> [Selected text]:
The Ugandan districts with close to Sudan include Adjumani, Apac,
Kitgum, Kotido, Lira, Masindi, Moyo, Moroto, Nakapiripirit and Pader.
The ministry, in a statement, expressed fear that several million
children in the country were at risk of contracting the disease because
they did not complete their routine immunisation, following the
confirmation of 112 cases in 13 Sudanese states since November. [Full
story on: http://www.irinnews.org/print.asp?ReportID=45103 ]
UGANDA: Public transport to be used to combat HIV/AIDS
Uganda's public transport system is set to become the latest vehicle to
promote behaviour change in the country's continued fight against
HIV/AIDS, according to the Ministry of Health.
The project will make use of the entire range of public transport in the
country, which is made up of large long distance buses, 15-seat
mini-buses, cabs, motor cycles, known locally as "boda bodas"; canoes
and ferries.
Julius Byenkya Uganda's AIDS Control Programme told IRIN on Tuesday that
the government aimed to increase the public response to HIV/AIDS by
using public transport vehicles as message boards for HIV/AIDS stickers
and posters, and as distribution channels for condoms and information
flyers.
UGANDA: Death row inmates challenge capital punishment
Hundreds of death row inmates in Uganda launched an unprecedented
petition on Wednesday to end capital punishment in the country,
insisting that the death sentence was "cruel, inhuman and degrading"
and, therefore, illegal.
"The petition by 417 prisoners on death row is seeking to find out
whether the death penalty is a constitutional and lawful punishment, or
whether the [Ugandan] constitution permits it," John Katende, the
convicts' defence lawyer, told the court in the capital, Kampala.
The case, first filed by the convicts in September 2003, kicked off at
Uganda's constitutional court on Wednesday, seeking a declaration that
the death sentence was unconstitutional and should be expunged from
Uganda's law books.
Uganda has executed up to 377 people, including one woman, since 1938.

Source data:
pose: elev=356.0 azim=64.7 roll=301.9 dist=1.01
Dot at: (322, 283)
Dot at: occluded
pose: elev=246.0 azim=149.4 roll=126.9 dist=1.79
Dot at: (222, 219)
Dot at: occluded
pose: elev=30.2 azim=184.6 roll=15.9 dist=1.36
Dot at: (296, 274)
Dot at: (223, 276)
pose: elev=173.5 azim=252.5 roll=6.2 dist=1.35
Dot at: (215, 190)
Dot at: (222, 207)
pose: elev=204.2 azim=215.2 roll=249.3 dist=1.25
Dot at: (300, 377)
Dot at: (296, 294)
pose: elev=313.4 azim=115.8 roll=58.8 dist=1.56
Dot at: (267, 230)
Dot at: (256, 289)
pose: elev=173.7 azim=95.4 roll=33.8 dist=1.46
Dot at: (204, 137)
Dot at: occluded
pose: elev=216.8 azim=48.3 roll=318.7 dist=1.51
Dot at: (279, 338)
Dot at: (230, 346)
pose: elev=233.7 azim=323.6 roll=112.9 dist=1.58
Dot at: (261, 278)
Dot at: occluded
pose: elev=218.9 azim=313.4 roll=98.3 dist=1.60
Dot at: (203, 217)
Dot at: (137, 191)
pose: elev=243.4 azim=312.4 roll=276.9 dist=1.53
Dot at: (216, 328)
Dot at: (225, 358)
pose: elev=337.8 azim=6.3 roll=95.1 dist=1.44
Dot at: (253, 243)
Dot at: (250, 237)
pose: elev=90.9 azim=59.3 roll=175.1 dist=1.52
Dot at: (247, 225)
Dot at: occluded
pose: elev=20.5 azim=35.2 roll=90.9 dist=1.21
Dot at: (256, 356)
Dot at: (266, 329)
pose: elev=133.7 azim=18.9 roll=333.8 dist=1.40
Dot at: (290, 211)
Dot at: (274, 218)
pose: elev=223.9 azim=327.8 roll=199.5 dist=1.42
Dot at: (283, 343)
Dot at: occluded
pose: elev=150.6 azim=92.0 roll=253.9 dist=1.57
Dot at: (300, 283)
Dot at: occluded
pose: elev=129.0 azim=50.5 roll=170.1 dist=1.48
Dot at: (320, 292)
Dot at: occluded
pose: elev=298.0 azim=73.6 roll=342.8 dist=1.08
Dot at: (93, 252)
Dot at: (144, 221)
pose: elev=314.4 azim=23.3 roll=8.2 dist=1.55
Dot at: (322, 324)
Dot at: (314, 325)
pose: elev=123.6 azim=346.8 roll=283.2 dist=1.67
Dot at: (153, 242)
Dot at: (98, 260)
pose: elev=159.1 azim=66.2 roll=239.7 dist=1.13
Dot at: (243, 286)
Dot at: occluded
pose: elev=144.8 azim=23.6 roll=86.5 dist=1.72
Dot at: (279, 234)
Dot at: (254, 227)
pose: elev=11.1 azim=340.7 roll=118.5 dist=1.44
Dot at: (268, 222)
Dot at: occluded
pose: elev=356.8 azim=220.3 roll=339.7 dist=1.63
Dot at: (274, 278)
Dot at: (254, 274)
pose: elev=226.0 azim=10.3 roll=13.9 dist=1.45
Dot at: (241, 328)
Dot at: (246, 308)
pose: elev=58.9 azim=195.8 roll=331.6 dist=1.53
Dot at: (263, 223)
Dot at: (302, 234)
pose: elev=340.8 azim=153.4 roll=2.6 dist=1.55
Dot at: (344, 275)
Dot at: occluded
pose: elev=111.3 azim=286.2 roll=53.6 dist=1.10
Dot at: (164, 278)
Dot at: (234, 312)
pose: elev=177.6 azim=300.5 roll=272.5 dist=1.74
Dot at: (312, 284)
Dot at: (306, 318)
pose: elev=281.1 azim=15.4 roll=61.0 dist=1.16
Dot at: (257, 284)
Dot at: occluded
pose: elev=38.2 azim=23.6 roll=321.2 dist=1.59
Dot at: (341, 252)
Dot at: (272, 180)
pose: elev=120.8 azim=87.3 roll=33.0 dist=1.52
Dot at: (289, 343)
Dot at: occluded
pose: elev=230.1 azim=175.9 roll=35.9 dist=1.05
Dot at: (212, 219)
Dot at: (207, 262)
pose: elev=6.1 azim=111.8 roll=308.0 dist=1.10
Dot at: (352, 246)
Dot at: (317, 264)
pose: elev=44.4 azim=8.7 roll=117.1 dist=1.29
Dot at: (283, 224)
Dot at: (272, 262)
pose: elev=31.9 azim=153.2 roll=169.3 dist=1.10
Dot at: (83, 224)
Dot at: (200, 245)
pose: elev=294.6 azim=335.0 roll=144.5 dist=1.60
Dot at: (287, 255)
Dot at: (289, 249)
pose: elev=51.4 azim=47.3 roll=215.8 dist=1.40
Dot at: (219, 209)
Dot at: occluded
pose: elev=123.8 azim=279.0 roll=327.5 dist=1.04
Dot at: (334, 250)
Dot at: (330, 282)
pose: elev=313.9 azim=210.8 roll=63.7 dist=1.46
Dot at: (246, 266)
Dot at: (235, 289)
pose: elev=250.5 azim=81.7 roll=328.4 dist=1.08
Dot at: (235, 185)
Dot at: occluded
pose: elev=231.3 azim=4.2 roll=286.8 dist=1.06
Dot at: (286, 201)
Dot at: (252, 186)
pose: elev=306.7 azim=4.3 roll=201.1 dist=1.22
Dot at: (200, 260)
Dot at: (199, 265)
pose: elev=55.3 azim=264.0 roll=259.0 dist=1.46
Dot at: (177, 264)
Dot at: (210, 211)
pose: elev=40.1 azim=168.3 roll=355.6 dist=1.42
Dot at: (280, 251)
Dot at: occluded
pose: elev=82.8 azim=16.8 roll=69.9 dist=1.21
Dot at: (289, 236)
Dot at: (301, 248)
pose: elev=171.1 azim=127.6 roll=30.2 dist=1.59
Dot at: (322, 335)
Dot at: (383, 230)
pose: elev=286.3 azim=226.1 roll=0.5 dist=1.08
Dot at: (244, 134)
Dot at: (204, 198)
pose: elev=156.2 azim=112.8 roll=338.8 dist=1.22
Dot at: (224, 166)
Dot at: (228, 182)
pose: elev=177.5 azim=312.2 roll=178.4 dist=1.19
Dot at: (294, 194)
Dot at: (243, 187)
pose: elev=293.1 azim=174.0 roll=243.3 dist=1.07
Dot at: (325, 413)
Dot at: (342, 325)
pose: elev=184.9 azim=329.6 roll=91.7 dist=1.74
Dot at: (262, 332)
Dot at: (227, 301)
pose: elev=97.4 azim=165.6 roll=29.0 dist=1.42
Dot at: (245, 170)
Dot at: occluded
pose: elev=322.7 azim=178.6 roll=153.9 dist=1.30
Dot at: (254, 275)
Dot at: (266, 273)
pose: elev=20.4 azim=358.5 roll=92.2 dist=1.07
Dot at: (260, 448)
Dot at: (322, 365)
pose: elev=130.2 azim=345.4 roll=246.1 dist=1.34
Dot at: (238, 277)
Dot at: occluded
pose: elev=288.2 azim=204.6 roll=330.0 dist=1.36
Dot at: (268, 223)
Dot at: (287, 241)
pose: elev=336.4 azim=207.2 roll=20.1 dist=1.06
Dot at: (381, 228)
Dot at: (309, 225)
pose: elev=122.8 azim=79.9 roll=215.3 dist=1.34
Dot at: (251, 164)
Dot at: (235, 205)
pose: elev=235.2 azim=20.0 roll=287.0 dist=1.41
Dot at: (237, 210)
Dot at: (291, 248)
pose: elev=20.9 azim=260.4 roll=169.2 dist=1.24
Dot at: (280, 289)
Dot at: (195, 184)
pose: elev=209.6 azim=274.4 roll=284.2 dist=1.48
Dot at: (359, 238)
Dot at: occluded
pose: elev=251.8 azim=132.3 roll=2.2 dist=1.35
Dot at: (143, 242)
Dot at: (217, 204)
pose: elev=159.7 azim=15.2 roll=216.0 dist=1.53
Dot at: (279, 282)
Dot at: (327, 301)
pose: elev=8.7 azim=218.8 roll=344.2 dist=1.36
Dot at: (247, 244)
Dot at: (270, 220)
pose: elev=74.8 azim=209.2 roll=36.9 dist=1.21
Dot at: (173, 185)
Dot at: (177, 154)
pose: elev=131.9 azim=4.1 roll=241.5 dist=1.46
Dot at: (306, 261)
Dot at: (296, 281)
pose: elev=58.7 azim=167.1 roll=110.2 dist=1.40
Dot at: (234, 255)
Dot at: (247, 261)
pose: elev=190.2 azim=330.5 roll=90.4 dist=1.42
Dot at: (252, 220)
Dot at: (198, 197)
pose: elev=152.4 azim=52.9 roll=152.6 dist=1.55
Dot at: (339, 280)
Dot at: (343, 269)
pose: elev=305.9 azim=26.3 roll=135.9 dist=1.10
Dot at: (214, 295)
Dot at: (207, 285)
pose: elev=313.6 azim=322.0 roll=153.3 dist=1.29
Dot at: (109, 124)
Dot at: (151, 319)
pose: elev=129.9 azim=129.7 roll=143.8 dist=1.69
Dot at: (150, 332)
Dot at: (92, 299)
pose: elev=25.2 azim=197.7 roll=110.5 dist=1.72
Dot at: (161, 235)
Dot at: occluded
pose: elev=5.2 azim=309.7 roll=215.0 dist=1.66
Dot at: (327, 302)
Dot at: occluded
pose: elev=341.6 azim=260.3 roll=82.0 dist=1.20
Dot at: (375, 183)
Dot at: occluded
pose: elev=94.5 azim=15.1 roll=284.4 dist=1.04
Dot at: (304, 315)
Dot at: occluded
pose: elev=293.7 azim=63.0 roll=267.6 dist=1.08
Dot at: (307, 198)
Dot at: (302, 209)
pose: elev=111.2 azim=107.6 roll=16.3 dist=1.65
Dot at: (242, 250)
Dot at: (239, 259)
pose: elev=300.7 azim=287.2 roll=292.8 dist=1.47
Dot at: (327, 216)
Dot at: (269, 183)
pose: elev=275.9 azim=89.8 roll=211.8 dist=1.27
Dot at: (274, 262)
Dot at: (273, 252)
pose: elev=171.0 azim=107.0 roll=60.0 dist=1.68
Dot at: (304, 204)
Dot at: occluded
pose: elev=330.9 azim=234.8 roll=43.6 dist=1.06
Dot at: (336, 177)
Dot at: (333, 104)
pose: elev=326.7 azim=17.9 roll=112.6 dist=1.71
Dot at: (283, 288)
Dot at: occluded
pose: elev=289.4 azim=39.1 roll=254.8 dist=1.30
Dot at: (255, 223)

> [Action item]:
Write the next part of the Uganda news roundup, starting right after its last sentence.

> [Answer to this problem]:
President Yoweri Museveni's government has put 51 people to death since
it took over power in 1986, most recently hanging 27 people in 1999.
[Full story on:
http://www.irinnews.org/print.asp?ReportID=45153 ]
SUDAN: Cairo deal to help consolidate peace
The agreement signed by the Sudanese government and the National
Democratic Alliance (NDA) on Sunday will further consolidate the peace
accord signed with the southern Sudan People's Liberation Movement/Army
(SPLM/A) on 9 January, sources said.
The NDA, which is based in Eritrea, signed the tentative agreement with
the government in the Egyptian capital, Cairo. It supports the southern
peace agreement, backs the drafting of a new constitution and calls for
the formation of a neutral, professional army.
"This is a positive development," George Somerwill, deputy spokesman of
the UN Advance Mission in Sudan (UNAMIS), told IRIN on Tuesday. "At this
time of great change for the people of Sudan, we welcome any move that
contributes to the consolidation of the peace in the country."
NDA spokesman Khatem Es-Sir also lauded the accord, and was quoted by
AFP news agency as saying that it "brings a practical solution to the
question of democratic change".
The deal represents a framework for a comprehensive political solution
between the two sides. It aims to lift the state of emergency, which has
been in place since 1989, and to reintegrate the NDA into Sudan's
political life.
A final agreement is expected to be signed on 12 February in Cairo.